AIM OF THE TASK:
Transcribe the lines of the items below word for word, starting at the line that contains "mogą wyglądać jak żywe kwiaty wpięte we włos" and ending at the line that contains "Miłośniczki muzyki, śpiewu czy też gry na i", with both of those lines included.

+ + + +

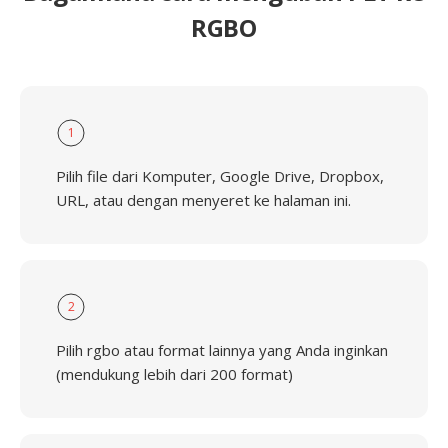
RGBO
1
Pilih file dari Komputer, Google Drive, Dropbox,
URL, atau dengan menyeret ke halaman ini.
2
Pilih rgbo atau format lainnya yang Anda inginkan
(mendukung lebih dari 200 format)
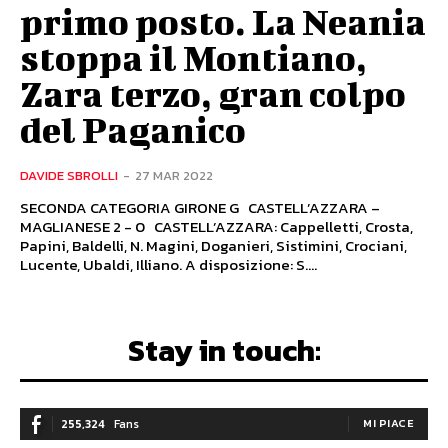
primo posto. La Neania
stoppa il Montiano,
Zara terzo, gran colpo
del Paganico
DAVIDE SBROLLI
-
27 MAR 2022
SECONDA CATEGORIA GIRONE G CASTELL’AZZARA –
MAGLIANESE 2 - 0 CASTELL’AZZARA: Cappelletti, Crosta,
Papini, Baldelli, N. Magini, Doganieri, Sistimini, Crociani,
Lucente, Ubaldi, Illiano. A disposizione: S....
Stay in touch:
255,324
Fans
MI PIACE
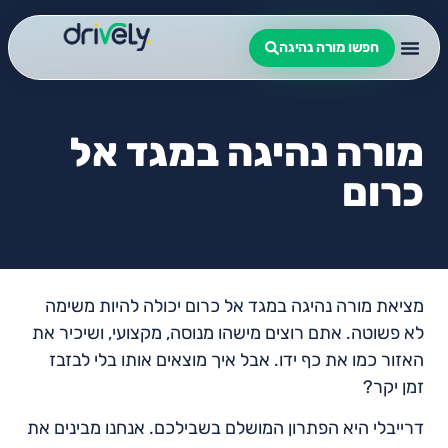
חפשו מורה נהיגה
מורה נהיגה במגד אל
כרום
מציאת מורה נהיגה במגד אל כרום יכולה להיות משימה
לא פשוטה. אתם רוצים מישהו מנוסה, מקצועי, ושיכיר את
האזור כמו את כף ידו. אבל איך מוצאים אותו בלי לבזבז
זמן יקר?
דרייבלי היא הפתרון המושלם בשבילכם. אנחנו מבינים את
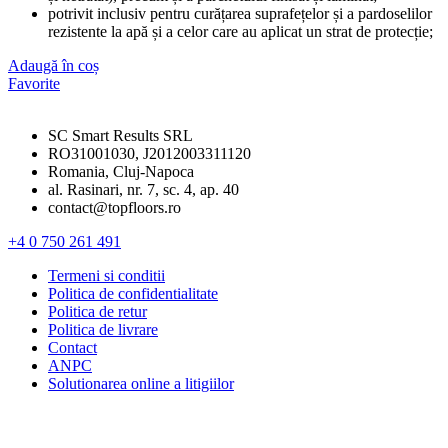
potrivit inclusiv pentru curățarea suprafețelor și a pardoselilor
rezistente la apă și a celor care au aplicat un strat de protecție;
Adaugă în coș
Favorite
SC Smart Results SRL
RO31001030, J2012003311120
Romania, Cluj-Napoca
al. Rasinari, nr. 7, sc. 4, ap. 40
contact@topfloors.ro
+4 0 750 261 491
Termeni si conditii
Politica de confidentialitate
Politica de retur
Politica de livrare
Contact
ANPC
Solutionarea online a litigiilor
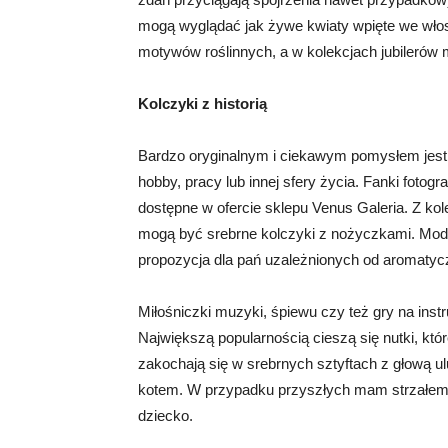
mogą wyglądać jak żywe kwiaty wpięte we włos
motywów roślinnych, a w kolekcjach jubilerów
Kolczyki z historią
Bardzo oryginalnym i ciekawym pomysłem jest 
hobby, pracy lub innej sfery życia. Fanki fotogr
dostępne w ofercie sklepu Venus Galeria. Z kole
mogą być srebrne kolczyki z nożyczkami. Mode
propozycja dla pań uzależnionych od aromatyc
Miłośniczki muzyki, śpiewu czy też gry na i
Największą popularnością cieszą się nutki, któ
zakochają się w srebrnych sztyftach z głową u
kotem. W przypadku przyszłych mam strzałem 
dziecko.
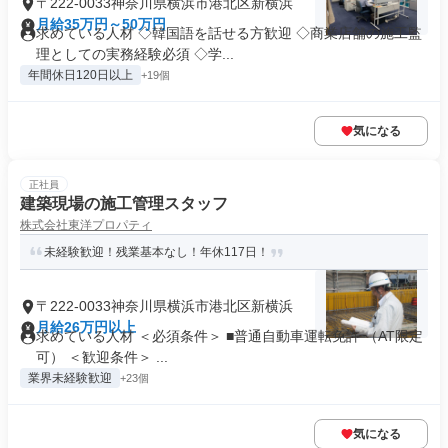
〒222-0033神奈川県横浜市港北区新横浜
月給35万円～50万円
求めている人材 ◇韓国語を話せる方歓迎 ◇商業店舗の施工監
理としての実務経験必須 ◇学...
年間休日120日以上
+19個
気になる
正社員
建築現場の施工管理スタッフ
株式会社東洋プロパティ
未経験歓迎！残業基本なし！年休117日！
〒222-0033神奈川県横浜市港北区新横浜
月給26万円以上
求めている人材 ＜必須条件＞ ■普通自動車運転免許 （AT限定
可） ＜歓迎条件＞ ...
業界未経験歓迎
+23個
気になる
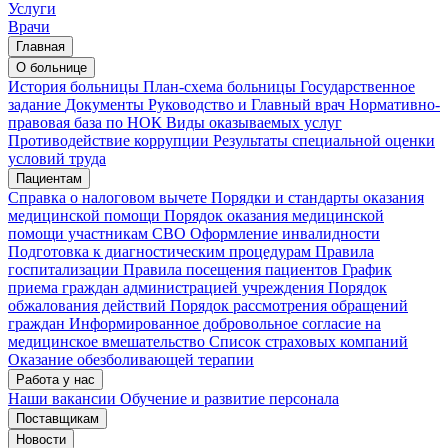
Услуги
Врачи
Главная
О больнице
История больницы
План-схема больницы
Государственное
задание
Документы
Руководство и Главный врач
Нормативно-
правовая база по НОК
Виды оказываемых услуг
Противодействие коррупции
Результаты специальной оценки
условий труда
Пациентам
Справка о налоговом вычете
Порядки и стандарты оказания
медицинской помощи
Порядок оказания медицинской
помощи участникам СВО
Оформление инвалидности
Подготовка к диагностическим процедурам
Правила
госпитализации
Правила посещения пациентов
График
приема граждан администрацией учреждения
Порядок
обжалования действий
Порядок рассмотрения обращений
граждан
Информированное добровольное согласие на
медицинское вмешательство
Список страховых компаний
Оказание обезболивающей терапии
Работа у нас
Наши вакансии
Обучение и развитие персонала
Поставщикам
Новости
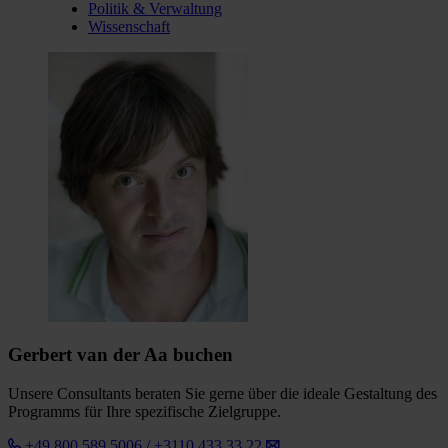
Politik & Verwaltung
Wissenschaft
Gerbert van der Aa buchen
Unsere Consultants beraten Sie gerne über die ideale Gestaltung des
Programms für Ihre spezifische Zielgruppe.
+49 800 589 5006 / +3110 433 33 22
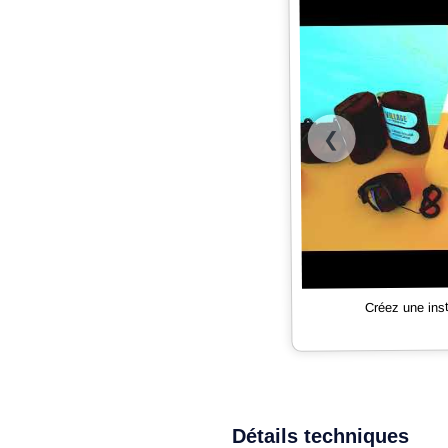
❮
Créez une ins
Détails techniques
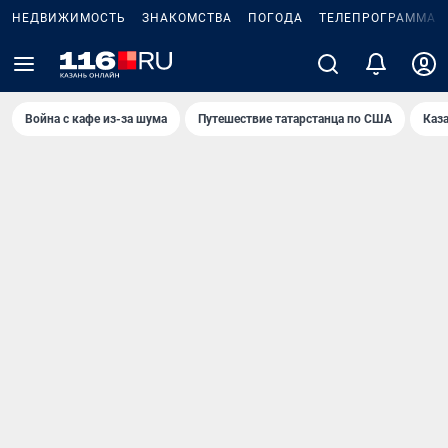
НЕДВИЖИМОСТЬ
ЗНАКОМСТВА
ПОГОДА
ТЕЛЕПРОГРАММА
Война с кафе из-за шума
Путешествие татарстанца по США
Каз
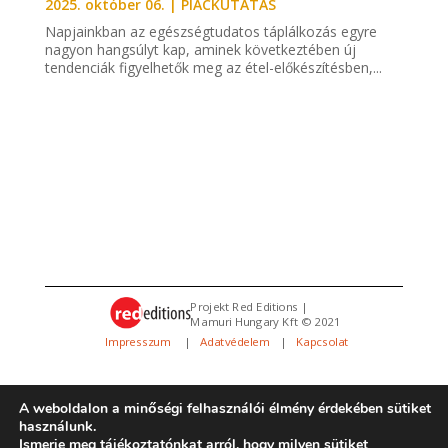
2025. október 06.
|
PIACKUTATÁS
Napjainkban az egészségtudatos táplálkozás egyre
nagyon hangsúlyt kap, aminek következtében új
tendenciák figyelhetők meg az étel-előkészítésben,...
Projekt Red Editions |
Mamuri Hungary Kft © 2021
Impresszum
|
Adatvédelem
|
Kapcsolat
A weboldalon a minőségi felhasználói élmény érdekében sütiket
használunk.
Ismerje meg tájékoztatónkat arról, hogy milyen sütiket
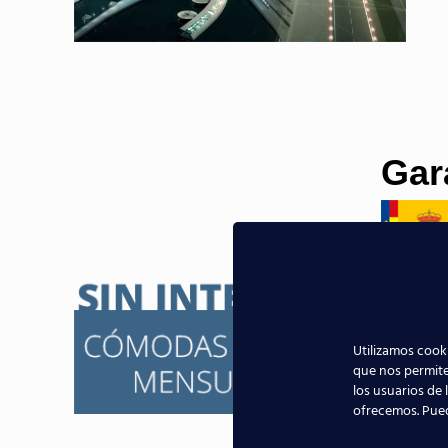
Gar
Utilizamos cooki
que nos permite
los usuarios de 
ofrecemos. Pue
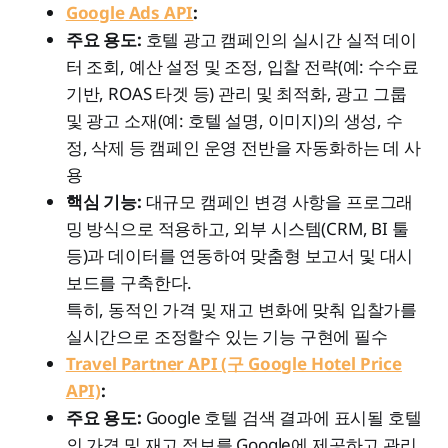
Google Ads API
:
주요 용도:
호텔 광고 캠페인의 실시간 실적 데이
터 조회, 예산 설정 및 조정, 입찰 전략(예: 수수료
기반, ROAS 타겟 등) 관리 및 최적화, 광고 그룹
및 광고 소재(예: 호텔 설명, 이미지)의 생성, 수
정, 삭제 등 캠페인 운영 전반을 자동화하는 데 사
용
핵심 기능:
대규모 캠페인 변경 사항을 프로그래
밍 방식으로 적용하고, 외부 시스템(CRM, BI 툴
등)과 데이터를 연동하여 맞춤형 보고서 및 대시
보드를 구축한다.
특히, 동적인 가격 및 재고 변화에 맞춰 입찰가를
실시간으로 조정할수 있는 기능 구현에 필수
Travel Partner API (구 Google Hotel Price
API)
:
주요 용도:
Google 호텔 검색 결과에 표시될 호텔
의 가격 및 재고 정보를 Google에 제공하고 관리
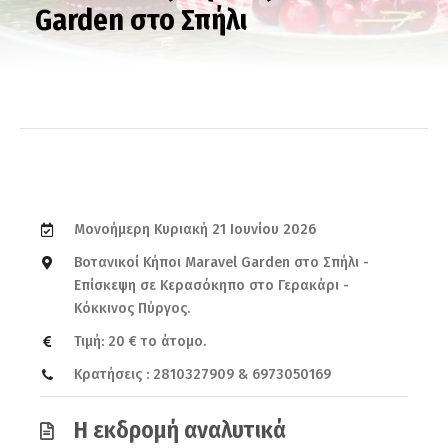
Garden στο Σπήλι
Μονοήμερη Κυριακή 21 Ιουνίου 2026
Boτανικοί Κήποι Μaravel Garden στο Σπήλι -
Επίσκεψη σε Κερασόκηπο στο Γερακάρι -
Κόκκινος Πύργος.
Τιμή: 20 € το άτομο.
Κρατήσεις : 2810327909 & 6973050169
Η εκδρομή αναλυτικά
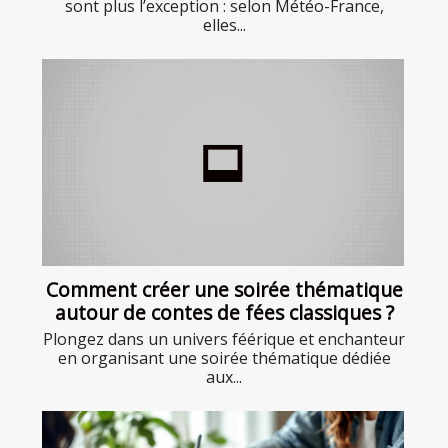
sont plus l’exception : selon Météo-France,
elles...
Comment créer une soirée thématique
autour de contes de fées classiques ?
Plongez dans un univers féérique et enchanteur
en organisant une soirée thématique dédiée
aux...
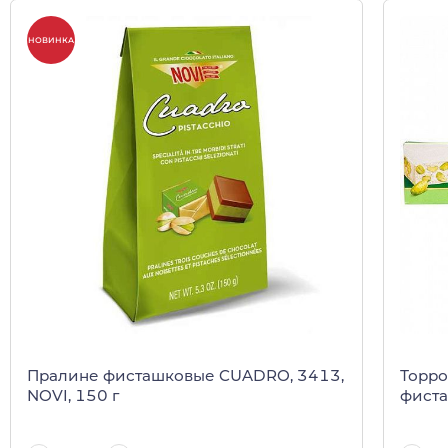
НОВИНКА
Пралине фисташковые CUADRO, 3413,
Торро
NOVI, 150 г
фисташ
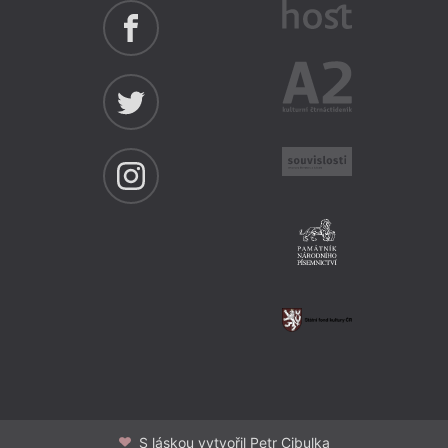
S láskou vytvořil Petr Cibulka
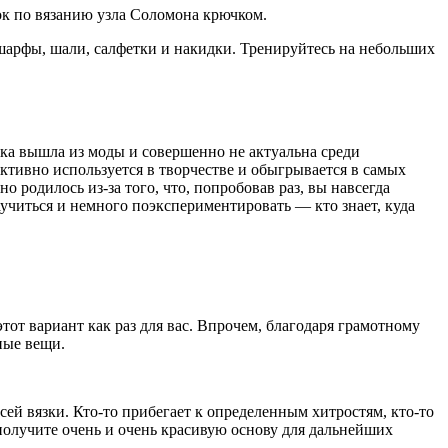
ок по вязанию узла Соломона крючком.
е шарфы, шали, салфетки и накидки. Тренируйтесь на небольших
ка вышла из моды и совершенно не актуальна среди
активно используется в творчестве и обыгрывается в самых
 родилось из-за того, что, попробовав раз, вы навсегда
научиться и немного поэкспериментировать — кто знает, куда
тот вариант как раз для вас. Впрочем, благодаря грамотному
ные вещи.
ей вязки. Кто-то прибегает к определенным хитростям, кто-то
получите очень и очень красивую основу для дальнейших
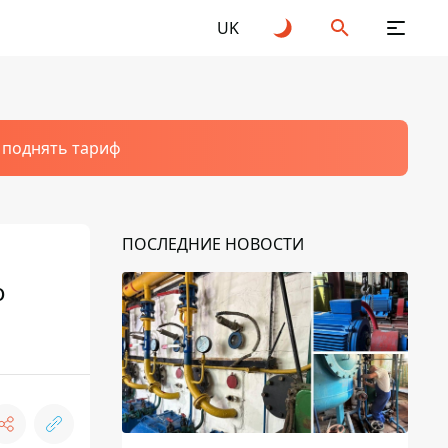
UK
т поднять тариф
ПОСЛЕДНИЕ НОВОСТИ
о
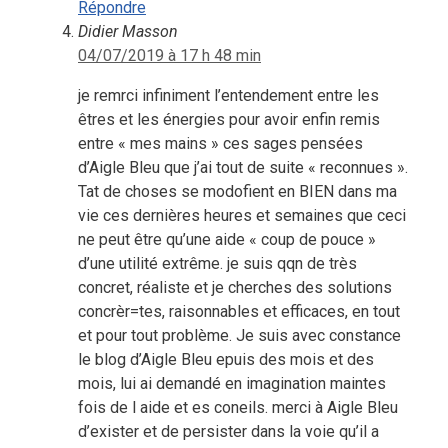
Répondre
Didier Masson
04/07/2019 à 17 h 48 min
je remrci infiniment l’entendement entre les
êtres et les énergies pour avoir enfin remis
entre « mes mains » ces sages pensées
d’Aigle Bleu que j’ai tout de suite « reconnues ».
Tat de choses se modofient en BIEN dans ma
vie ces dernières heures et semaines que ceci
ne peut être qu’une aide « coup de pouce »
d’une utilité extrême. je suis qqn de très
concret, réaliste et je cherches des solutions
concrèr=tes, raisonnables et efficaces, en tout
et pour tout problème. Je suis avec constance
le blog d’Aigle Bleu epuis des mois et des
mois, lui ai demandé en imagination maintes
fois de l aide et es coneils. merci à Aigle Bleu
d’exister et de persister dans la voie qu’il a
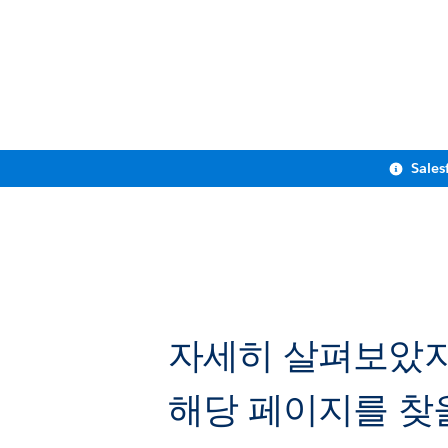
Sales
자세히 살펴보았
해당 페이지를 찾을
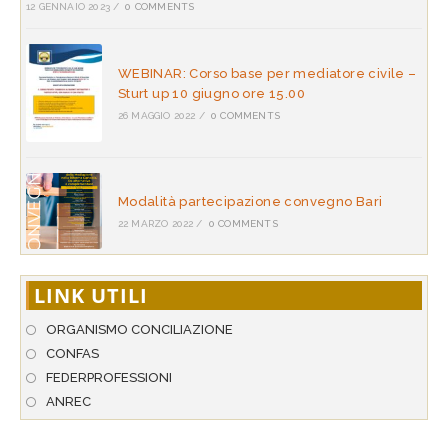
12 GENNAIO 2023
/
0 COMMENTS
WEBINAR: Corso base per mediatore civile –
Sturt up 10 giugno ore 15.00
26 MAGGIO 2022
/
0 COMMENTS
Modalità partecipazione convegno Bari
22 MARZO 2022
/
0 COMMENTS
LINK UTILI
ORGANISMO CONCILIAZIONE
CONFAS
FEDERPROFESSIONI
ANREC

+ + + +

RESULT OF THE EXERCISE:
mogą wyglądać jak żywe kwiaty wpięte we włos
motywów roślinnych, a w kolekcjach jubilerów
Kolczyki z historią
Bardzo oryginalnym i ciekawym pomysłem jest 
hobby, pracy lub innej sfery życia. Fanki fotogr
dostępne w ofercie sklepu Venus Galeria. Z kole
mogą być srebrne kolczyki z nożyczkami. Mode
propozycja dla pań uzależnionych od aromatyc
Miłośniczki muzyki, śpiewu czy też gry na i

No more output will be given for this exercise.